Reading passage:
*****
Diocesan News

Deacon ordained in Rome

Pilgrims from Lincoln Diocese attended ordination events

Special to the Register by Fr. Kenneth Borowiak

St. Peter Basilica, Rome (SNR) - In a spectacular liturgy at the origins of Christianity, Andrew Schwenka was ordained a transitional deacon for the Diocese of Lincoln in St. Peter’s Basilica in the Vatican Sept. 27.

Cardinal Daniel DiNardo, Cardinal Archbishop of Galveston-Houston and the president of United States Catholic Conference of Bishops was the celebrant. Forty fourth-year theologians from 33 dioceses in the United States and Australia were ordained for service in their respective dioceses.

The newly ordained deacons reside at the Pontifical North American College (PNAC) and take graduate theological studies at various universities in Rome.
*****
Data provided:
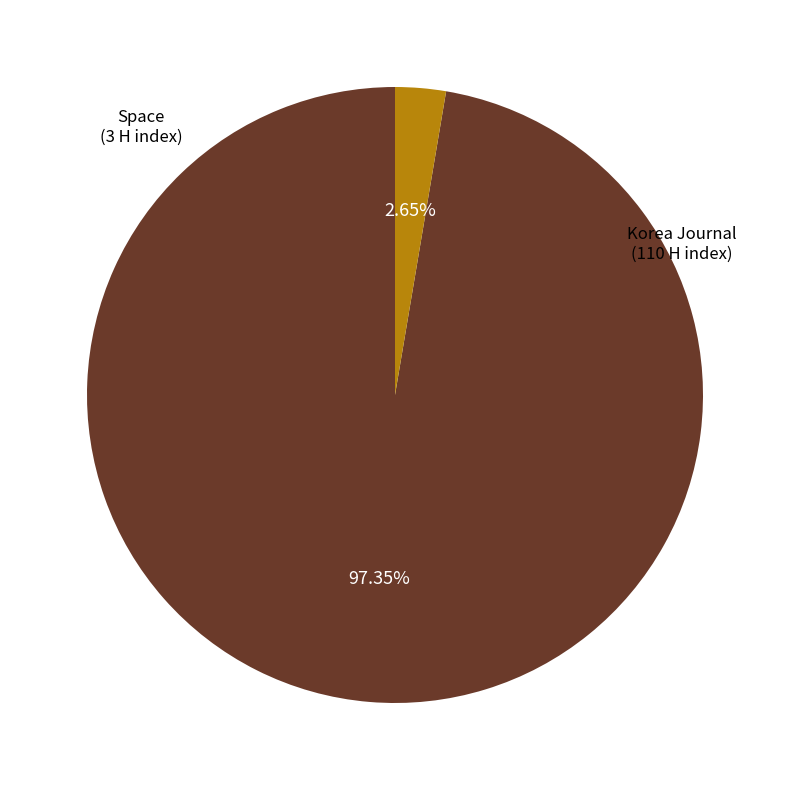

Which category has the biggest portion of the pie?

Korea Journal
*****
Required action: Using the news item about the deacon ordained in Rome, explain in one to three sentences what purpose the forty fourth-year theologians were ordained for.

Written answer: They were ordained for service in their own dioceses, 33 dioceses in the United States and Australia. Andrew Schwenka, for instance, was ordained a transitional deacon for the Diocese of Lincoln.